In recent days, though, the House managers have intimated that they may be playing another game altogether. They seek only to make their case. "Let us finish our job," Henry Hyde implored the Senate on Monday. "And when you do, however you vote, we’ll all collect our papers, bow from the waist, thank you for your courtesy . . . and go gently into the night."
Their "job," however, has been redefined: They’re not in the persuasion game anymore. The point of having witnesses is simply to humiliate Clinton all the more. Never mind that their previous attempts at humiliation — releasing the unedited Starr Report and the grand-jury testimony — engendered more public revulsion at their zeal than at the president’s conduct. It’s no longer the public they’re playing to, but a public: the hardcore right, for whom the highest task of statecraft is to drag Clinton through the mud, endlessly and for all time.
This calculated willingness to dismiss the serious concerns of the broader public (indeed, to infuriate that public) signals a dangerous development within American conservatism — dangerous chiefly to itself. For in their exasperation at failing to convince their fellow citizens to share their assessment of Clinton, conservatives are beginning to cross a line that no one has transgressed since the far left of the anti-war movement 30 years ago. In the late ’60s, frustrated with the unwillingness of the American public to shut down the Vietnam War, portions of the left demon-ized the American — or should I say, Amerikan — people. And today, stunned at the unwillingness of the public to demand Clinton’s ouster, the right is doing the same.

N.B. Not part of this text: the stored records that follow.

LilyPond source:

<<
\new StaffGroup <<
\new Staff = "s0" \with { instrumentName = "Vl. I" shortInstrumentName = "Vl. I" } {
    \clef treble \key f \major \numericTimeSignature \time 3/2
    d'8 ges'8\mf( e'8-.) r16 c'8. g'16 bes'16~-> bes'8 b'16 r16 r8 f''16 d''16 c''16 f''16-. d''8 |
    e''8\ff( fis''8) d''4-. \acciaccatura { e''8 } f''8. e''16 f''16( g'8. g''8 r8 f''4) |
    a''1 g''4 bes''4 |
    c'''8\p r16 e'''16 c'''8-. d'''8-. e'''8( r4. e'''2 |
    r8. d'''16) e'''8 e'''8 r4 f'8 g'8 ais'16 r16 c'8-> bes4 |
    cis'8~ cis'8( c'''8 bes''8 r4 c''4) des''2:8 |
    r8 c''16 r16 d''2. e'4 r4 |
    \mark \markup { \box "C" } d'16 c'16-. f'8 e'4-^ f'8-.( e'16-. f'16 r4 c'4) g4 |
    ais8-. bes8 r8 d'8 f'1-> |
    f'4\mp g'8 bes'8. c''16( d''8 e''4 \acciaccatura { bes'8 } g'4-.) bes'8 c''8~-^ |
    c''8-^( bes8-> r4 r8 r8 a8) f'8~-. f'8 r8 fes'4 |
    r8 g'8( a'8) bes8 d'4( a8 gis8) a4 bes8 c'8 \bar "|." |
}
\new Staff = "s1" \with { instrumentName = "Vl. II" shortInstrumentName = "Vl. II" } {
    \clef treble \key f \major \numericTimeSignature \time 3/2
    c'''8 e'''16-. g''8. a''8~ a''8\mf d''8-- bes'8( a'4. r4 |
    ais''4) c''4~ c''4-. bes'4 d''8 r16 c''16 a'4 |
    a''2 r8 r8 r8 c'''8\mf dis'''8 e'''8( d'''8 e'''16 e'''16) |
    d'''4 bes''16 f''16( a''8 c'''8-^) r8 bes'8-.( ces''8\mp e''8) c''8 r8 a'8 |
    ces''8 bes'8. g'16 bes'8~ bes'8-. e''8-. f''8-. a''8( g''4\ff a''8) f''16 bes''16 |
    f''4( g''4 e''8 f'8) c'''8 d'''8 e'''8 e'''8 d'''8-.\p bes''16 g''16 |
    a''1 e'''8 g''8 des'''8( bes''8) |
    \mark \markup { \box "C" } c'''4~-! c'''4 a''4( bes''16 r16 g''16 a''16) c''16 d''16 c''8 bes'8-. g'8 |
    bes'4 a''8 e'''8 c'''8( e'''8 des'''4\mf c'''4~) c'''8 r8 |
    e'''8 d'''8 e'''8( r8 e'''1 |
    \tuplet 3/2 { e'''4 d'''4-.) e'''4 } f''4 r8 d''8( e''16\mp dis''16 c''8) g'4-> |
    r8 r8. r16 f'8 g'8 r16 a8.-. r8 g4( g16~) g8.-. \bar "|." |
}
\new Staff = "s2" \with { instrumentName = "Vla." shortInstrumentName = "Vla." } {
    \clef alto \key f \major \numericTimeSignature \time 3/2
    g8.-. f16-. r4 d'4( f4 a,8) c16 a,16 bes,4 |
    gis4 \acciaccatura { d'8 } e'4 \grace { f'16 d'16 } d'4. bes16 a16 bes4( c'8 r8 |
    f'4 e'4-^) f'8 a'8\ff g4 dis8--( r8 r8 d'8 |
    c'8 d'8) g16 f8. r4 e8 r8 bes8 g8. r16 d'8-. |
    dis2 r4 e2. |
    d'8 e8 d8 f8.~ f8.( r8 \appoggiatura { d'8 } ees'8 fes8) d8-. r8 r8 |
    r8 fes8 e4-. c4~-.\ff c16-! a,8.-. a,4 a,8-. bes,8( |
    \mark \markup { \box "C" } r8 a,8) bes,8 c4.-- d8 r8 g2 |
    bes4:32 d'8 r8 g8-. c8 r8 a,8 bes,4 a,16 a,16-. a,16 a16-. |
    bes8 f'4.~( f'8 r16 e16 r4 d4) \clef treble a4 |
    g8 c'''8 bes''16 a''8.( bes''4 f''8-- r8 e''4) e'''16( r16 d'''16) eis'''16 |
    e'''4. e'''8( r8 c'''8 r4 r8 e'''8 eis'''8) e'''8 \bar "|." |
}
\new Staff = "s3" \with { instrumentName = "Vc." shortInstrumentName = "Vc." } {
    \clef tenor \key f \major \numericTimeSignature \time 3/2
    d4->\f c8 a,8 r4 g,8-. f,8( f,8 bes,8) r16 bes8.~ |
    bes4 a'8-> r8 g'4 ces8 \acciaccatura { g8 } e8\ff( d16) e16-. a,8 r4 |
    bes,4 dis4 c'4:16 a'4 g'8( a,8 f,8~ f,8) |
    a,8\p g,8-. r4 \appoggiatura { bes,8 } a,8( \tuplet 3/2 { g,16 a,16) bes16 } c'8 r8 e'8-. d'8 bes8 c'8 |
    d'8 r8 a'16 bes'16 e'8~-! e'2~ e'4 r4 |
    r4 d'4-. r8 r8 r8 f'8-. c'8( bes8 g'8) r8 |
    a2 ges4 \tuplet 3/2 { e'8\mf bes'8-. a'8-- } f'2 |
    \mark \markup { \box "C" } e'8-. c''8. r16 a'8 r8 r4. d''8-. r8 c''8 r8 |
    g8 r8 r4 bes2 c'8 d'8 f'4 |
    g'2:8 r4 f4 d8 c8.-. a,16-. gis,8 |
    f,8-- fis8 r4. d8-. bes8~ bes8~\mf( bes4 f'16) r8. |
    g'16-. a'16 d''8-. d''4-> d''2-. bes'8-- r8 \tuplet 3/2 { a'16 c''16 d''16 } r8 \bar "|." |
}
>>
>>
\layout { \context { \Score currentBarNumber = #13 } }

Thus author William Bennett sees in the public’s continuing support for Clinton clear evidence of America’s moral decline. At last weekend’s national conference of the Conservative Political Action Committee in Washington, Andrea Sheldon of the Traditional Values Coalition told the Washington Post that "the American people are really messed up" for refusing to see Clinton’s adultery as cause for removal. Somewhat more discreetly, but a good deal more tellingly, mainstream conservative William Kristol, editor of the Weekly Standard, observed that "the Founders were right to have a certain distrust of democracy."
On the extreme fringes of the right, such diatribes are nothing new: Polemicists such as Robert Bork have been railing against both American immorality and the disease of democracy for years. But the broader movement’s inability to move the American public on the Clinton Question is now pushing the entire right toward its own rampage, its own Days of Rage, against an immoral America. A corrupt people cannot be persuaded, after all; it can only be shocked. The Weathermen did it in the streets. The Republicans do it in the Senate.
Despite Henry Hyde’s promise, the right isn’t about to go gently into the night after Clinton is acquitted. Matt Drudge and the Wall Street Journal editorialists will allege new atrocities. True believers will flock to Republican candidate forums and pepper presidential candidates on l’affaire Lewinsky — still the great moral question of our time. They will flay America for its moral relativism, push their party toward a platform of purification.
And the Democratic Party need do nothing to egg the conservatives on. They can’t stop themselves. They can’t help themselves. Big Henry’s the shooter! Get that rent money down!